The association has repeatedly condemned torture and leading APA members have protested the harsh SERE techniques used at Guantanamo and other detention sites, Behnke said in an interview.

Those “unethical and ineffective” techniques include waterboarding, sexual shaming, mock executions, forced nudity, exploitation of phobias, hooding, the use of dogs to threaten or intimidate, induced hypothermia and cultural or religious humiliation, Behnke added.

The recently released Pentagon inspector general’s report “made it clear” that there were some people in the military and intelligence agencies who thought it was a good idea to reverse-engineer the SERE techniques to use against terrorist detainees, but APA members weren’t among them, Behnke said.

He emphasized repeatedly during the interview that Spokane psychologists Mitchell and Jessen are not APA members and have not been part of the group’s nationwide debate over the interrogation methods.

“APA has had no contact whatsoever with these individuals concerning interrogations or interrogation techniques,” Behnke said.

However, the Spokane company is claiming an APA affiliation.

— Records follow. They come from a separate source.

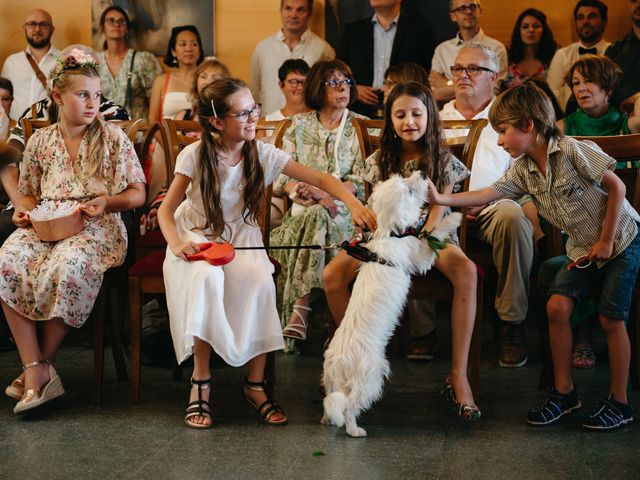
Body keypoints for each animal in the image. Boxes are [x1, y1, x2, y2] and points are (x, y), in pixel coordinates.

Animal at [320, 171, 460, 436]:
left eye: (404, 178)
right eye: (409, 192)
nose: (422, 173)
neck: (390, 233)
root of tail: (341, 361)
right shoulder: (418, 258)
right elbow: (432, 237)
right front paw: (454, 218)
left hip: (331, 378)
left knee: (329, 401)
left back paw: (326, 420)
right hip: (371, 376)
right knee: (350, 406)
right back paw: (355, 430)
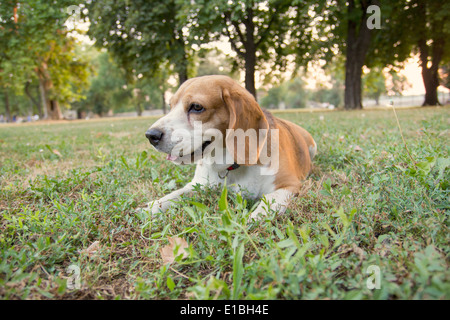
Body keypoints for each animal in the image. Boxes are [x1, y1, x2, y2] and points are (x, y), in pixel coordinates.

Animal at [144, 75, 316, 220]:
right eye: (170, 106)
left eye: (197, 107)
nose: (151, 135)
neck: (230, 165)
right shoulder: (197, 185)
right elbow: (175, 194)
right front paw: (151, 207)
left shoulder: (290, 185)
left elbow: (268, 200)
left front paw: (253, 219)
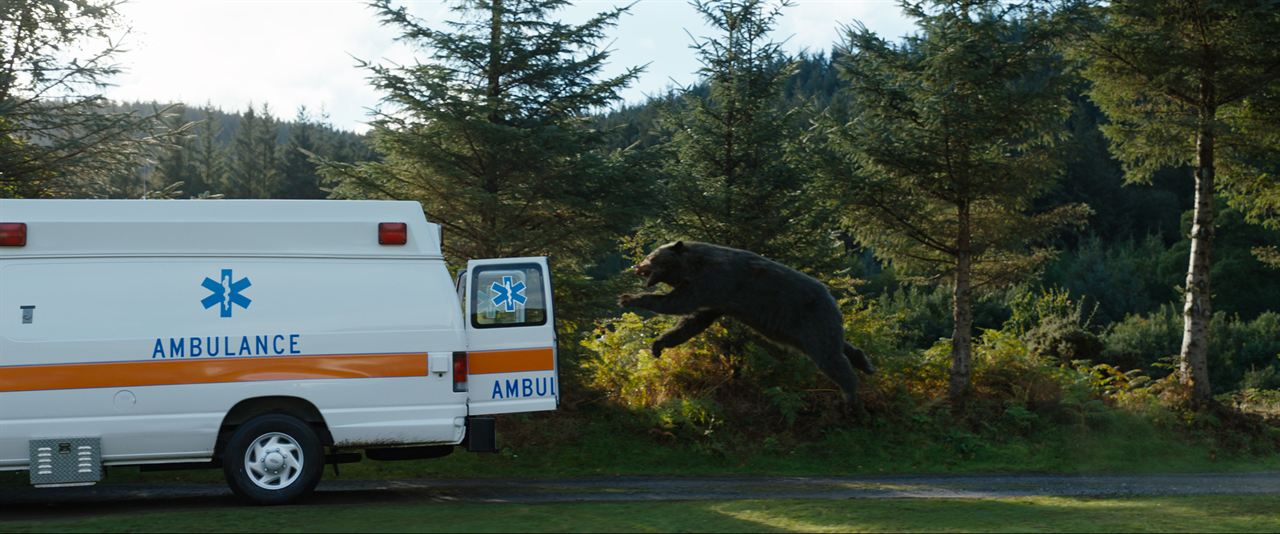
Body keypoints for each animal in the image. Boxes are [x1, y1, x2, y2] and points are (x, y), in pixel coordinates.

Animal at [614, 240, 875, 399]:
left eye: (651, 256)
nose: (638, 266)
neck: (692, 267)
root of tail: (832, 297)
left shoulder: (714, 281)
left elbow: (677, 304)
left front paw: (628, 298)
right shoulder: (716, 301)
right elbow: (692, 322)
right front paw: (658, 345)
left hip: (810, 319)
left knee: (830, 357)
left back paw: (850, 393)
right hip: (804, 330)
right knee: (838, 346)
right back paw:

On the TechExpo Internet posting, the company describes its work in “high-risk programs” and says it is “additionally approved by the American Psychological Association to offer continuing professional education for psychologists.”

Informed Thursday by The Spokesman-Review of that claim, APA spokeswoman Rhea Farberman said: “Mitchell Jessen & Associates is not an APA-approved sponsor of continuing education for psychologists.” APA will follow up with the Web site and the company to make sure they no longer make that claim, Farberman said.